WHAT TO PRODUCE:
These entries are to be retyped in full, word for word.
*** Opening of RECORDS TO USE ***
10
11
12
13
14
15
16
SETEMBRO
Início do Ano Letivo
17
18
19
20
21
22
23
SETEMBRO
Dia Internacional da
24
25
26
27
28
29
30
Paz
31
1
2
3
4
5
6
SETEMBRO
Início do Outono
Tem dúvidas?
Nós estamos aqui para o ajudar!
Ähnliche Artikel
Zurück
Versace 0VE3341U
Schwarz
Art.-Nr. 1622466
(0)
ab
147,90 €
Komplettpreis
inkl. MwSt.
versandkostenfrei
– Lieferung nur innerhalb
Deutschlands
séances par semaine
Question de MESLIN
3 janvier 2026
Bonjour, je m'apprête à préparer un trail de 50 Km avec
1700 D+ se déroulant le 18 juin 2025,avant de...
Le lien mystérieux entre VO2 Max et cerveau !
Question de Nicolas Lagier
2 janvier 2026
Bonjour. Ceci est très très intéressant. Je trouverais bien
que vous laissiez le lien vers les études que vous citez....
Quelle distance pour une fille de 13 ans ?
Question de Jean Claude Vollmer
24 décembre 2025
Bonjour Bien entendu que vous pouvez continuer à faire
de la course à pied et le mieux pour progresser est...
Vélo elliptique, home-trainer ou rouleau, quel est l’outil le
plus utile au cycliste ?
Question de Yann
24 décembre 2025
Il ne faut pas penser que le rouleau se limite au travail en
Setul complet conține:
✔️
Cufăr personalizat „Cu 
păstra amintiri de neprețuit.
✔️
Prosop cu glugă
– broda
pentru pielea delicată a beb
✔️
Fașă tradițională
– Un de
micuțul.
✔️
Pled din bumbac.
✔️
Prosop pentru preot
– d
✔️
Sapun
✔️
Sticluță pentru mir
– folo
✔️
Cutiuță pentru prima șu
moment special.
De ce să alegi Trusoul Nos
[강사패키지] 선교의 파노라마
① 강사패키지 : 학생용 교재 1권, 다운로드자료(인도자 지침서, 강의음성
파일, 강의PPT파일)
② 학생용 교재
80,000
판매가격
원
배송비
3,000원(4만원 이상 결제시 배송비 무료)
*** Close of RECORDS TO USE ***
RESULT:
10
11
12
13
14
15
16
SETEMBRO
Início do Ano Letivo
17
18
19
20
21
22
23
SETEMBRO
Dia Internacional da
24
25
26
27
28
29
30
Paz
31
1
2
3
4
5
6
SETEMBRO
Início do Outono
Tem dúvidas?
Nós estamos aqui para o ajudar!
Ähnliche Artikel
Zurück
Versace 0VE3341U
Schwarz
Art.-Nr. 1622466
(0)
ab
147,90 €
Komplettpreis
inkl. MwSt.
versandkostenfrei
– Lieferung nur innerhalb
Deutschlands
séances par semaine
Question de MESLIN
3 janvier 2026
Bonjour, je m'apprête à préparer un trail de 50 Km avec
1700 D+ se déroulant le 18 juin 2025,avant de...
Le lien mystérieux entre VO2 Max et cerveau !
Question de Nicolas Lagier
2 janvier 2026
Bonjour. Ceci est très très intéressant. Je trouverais bien
que vous laissiez le lien vers les études que vous citez....
Quelle distance pour une fille de 13 ans ?
Question de Jean Claude Vollmer
24 décembre 2025
Bonjour Bien entendu que vous pouvez continuer à faire
de la course à pied et le mieux pour progresser est...
Vélo elliptique, home-trainer ou rouleau, quel est l’outil le
plus utile au cycliste ?
Question de Yann
24 décembre 2025
Il ne faut pas penser que le rouleau se limite au travail en
Setul complet conține:
✔️
Cufăr personalizat „Cu 
păstra amintiri de neprețuit.
✔️
Prosop cu glugă
– broda
pentru pielea delicată a beb
✔️
Fașă tradițională
– Un de
micuțul.
✔️
Pled din bumbac.
✔️
Prosop pentru preot
– d
✔️
Sapun
✔️
Sticluță pentru mir
– folo
✔️
Cutiuță pentru prima șu
moment special.
De ce să alegi Trusoul Nos
[강사패키지] 선교의 파노라마
① 강사패키지 : 학생용 교재 1권, 다운로드자료(인도자 지침서, 강의음성
파일, 강의PPT파일)
② 학생용 교재
80,000
판매가격
원
배송비
3,000원(4만원 이상 결제시 배송비 무료)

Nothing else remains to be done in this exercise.